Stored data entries
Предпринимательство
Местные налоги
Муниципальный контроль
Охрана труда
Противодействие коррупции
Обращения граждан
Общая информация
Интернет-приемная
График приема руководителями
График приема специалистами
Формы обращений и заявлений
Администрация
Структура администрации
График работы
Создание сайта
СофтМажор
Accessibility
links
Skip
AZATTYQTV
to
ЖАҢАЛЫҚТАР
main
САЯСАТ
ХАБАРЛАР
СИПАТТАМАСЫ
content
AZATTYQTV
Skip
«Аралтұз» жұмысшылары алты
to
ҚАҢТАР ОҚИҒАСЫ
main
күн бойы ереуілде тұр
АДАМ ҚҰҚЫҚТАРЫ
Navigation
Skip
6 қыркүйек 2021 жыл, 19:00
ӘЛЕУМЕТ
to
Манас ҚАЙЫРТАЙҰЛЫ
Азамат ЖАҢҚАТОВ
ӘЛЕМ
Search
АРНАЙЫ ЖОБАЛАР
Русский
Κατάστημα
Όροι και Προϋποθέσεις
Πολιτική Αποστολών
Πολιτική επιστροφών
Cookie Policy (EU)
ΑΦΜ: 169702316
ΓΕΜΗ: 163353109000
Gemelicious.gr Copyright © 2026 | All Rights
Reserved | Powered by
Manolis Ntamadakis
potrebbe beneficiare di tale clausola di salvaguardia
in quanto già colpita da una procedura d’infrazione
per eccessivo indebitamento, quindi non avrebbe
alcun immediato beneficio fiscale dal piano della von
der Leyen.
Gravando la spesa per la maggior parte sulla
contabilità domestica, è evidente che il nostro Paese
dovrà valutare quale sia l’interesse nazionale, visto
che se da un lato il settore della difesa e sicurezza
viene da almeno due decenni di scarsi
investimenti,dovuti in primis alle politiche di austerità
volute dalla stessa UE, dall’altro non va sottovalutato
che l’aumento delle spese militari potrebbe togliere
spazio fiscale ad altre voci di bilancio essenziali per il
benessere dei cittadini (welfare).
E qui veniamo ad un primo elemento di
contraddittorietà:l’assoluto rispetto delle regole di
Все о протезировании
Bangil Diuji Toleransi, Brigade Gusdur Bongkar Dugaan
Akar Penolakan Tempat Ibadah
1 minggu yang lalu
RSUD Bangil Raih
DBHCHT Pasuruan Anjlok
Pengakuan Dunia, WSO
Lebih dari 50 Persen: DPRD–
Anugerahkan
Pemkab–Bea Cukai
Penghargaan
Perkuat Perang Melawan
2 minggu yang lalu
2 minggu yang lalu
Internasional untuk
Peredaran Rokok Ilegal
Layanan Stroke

PROBLEM TO WORK ON
Repeat every record above precisely.

RESULT
Предпринимательство
Местные налоги
Муниципальный контроль
Охрана труда
Противодействие коррупции
Обращения граждан
Общая информация
Интернет-приемная
График приема руководителями
График приема специалистами
Формы обращений и заявлений
Администрация
Структура администрации
График работы
Создание сайта
СофтМажор
Accessibility
links
Skip
AZATTYQTV
to
ЖАҢАЛЫҚТАР
main
САЯСАТ
ХАБАРЛАР
СИПАТТАМАСЫ
content
AZATTYQTV
Skip
«Аралтұз» жұмысшылары алты
to
ҚАҢТАР ОҚИҒАСЫ
main
күн бойы ереуілде тұр
АДАМ ҚҰҚЫҚТАРЫ
Navigation
Skip
6 қыркүйек 2021 жыл, 19:00
ӘЛЕУМЕТ
to
Манас ҚАЙЫРТАЙҰЛЫ
Азамат ЖАҢҚАТОВ
ӘЛЕМ
Search
АРНАЙЫ ЖОБАЛАР
Русский
Κατάστημα
Όροι και Προϋποθέσεις
Πολιτική Αποστολών
Πολιτική επιστροφών
Cookie Policy (EU)
ΑΦΜ: 169702316
ΓΕΜΗ: 163353109000
Gemelicious.gr Copyright © 2026 | All Rights
Reserved | Powered by
Manolis Ntamadakis
potrebbe beneficiare di tale clausola di salvaguardia
in quanto già colpita da una procedura d’infrazione
per eccessivo indebitamento, quindi non avrebbe
alcun immediato beneficio fiscale dal piano della von
der Leyen.
Gravando la spesa per la maggior parte sulla
contabilità domestica, è evidente che il nostro Paese
dovrà valutare quale sia l’interesse nazionale, visto
che se da un lato il settore della difesa e sicurezza
viene da almeno due decenni di scarsi
investimenti,dovuti in primis alle politiche di austerità
volute dalla stessa UE, dall’altro non va sottovalutato
che l’aumento delle spese militari potrebbe togliere
spazio fiscale ad altre voci di bilancio essenziali per il
benessere dei cittadini (welfare).
E qui veniamo ad un primo elemento di
contraddittorietà:l’assoluto rispetto delle regole di
Все о протезировании
Bangil Diuji Toleransi, Brigade Gusdur Bongkar Dugaan
Akar Penolakan Tempat Ibadah
1 minggu yang lalu
RSUD Bangil Raih
DBHCHT Pasuruan Anjlok
Pengakuan Dunia, WSO
Lebih dari 50 Persen: DPRD–
Anugerahkan
Pemkab–Bea Cukai
Penghargaan
Perkuat Perang Melawan
2 minggu yang lalu
2 minggu yang lalu
Internasional untuk
Peredaran Rokok Ilegal
Layanan Stroke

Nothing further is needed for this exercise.